Maybe he’s right. But there are lots of other explanations. The simplest is genetics. Across species, smarter animals live longer, and no one claims it’s because whales get better medical care than plankton – or pay more attention to their vet’s instructions. Why shouldn’t the same hold within species?

In any case, the study Tyler cites emphatically does not show that “High IQ thus appears to be doing some of the work that should be credited to health care, as properly defined and measured.” The study appears to show the opposite. If Tyler’s interpretation is 100% right, then, contrary to appearances, the study doesn’t show this after all, and he’s back at square one.

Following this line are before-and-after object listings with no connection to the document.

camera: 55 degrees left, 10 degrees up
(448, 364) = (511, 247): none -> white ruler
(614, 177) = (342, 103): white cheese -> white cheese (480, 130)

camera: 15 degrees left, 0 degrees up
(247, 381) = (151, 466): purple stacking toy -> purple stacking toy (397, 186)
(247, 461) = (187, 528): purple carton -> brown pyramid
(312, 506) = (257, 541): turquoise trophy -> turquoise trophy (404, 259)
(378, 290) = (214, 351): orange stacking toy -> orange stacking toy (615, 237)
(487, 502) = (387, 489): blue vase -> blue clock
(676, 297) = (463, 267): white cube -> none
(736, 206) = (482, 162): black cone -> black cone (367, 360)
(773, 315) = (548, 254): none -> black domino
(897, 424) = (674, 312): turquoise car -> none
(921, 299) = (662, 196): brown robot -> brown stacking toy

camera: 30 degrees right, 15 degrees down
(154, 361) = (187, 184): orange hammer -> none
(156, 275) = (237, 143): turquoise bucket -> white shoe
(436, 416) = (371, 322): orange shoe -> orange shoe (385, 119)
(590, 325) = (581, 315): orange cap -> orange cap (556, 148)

Last gasp: A new study once again confirms that annual check-ups are a waste of time. But that’s not stopping doctors from recommending them:

[M]any among the 783 doctors queried said routine exams should include tests that the task force says haven’t been proven to prevent disease in healthy adults, including urine tests, blood-sugar tests for diabetes, and thyroid tests.

The most frequently recommended tests included complete blood counts, or CBCs, which check for conditions including anemia. Nearly 40 percent of doctors said those tests should be part of routine physicals, despite studies showing “that there is very little yield” from routine CBC testing, the researchers said.

How do doctors rationalize their position? One Dr. Goyal sounds like a Hansonian caricature:

Still, yearly physicals have value even for healthy patients with no risk factors, he said.

“It’s an opportunity to get to know your patients” and make sure they’re adopting lifestyle habits that will keep them healthy, he said.

It other words, it’s a chance to show patients you care about them, and nag them for their own good. You really need a medical degree to do that, don’t you?!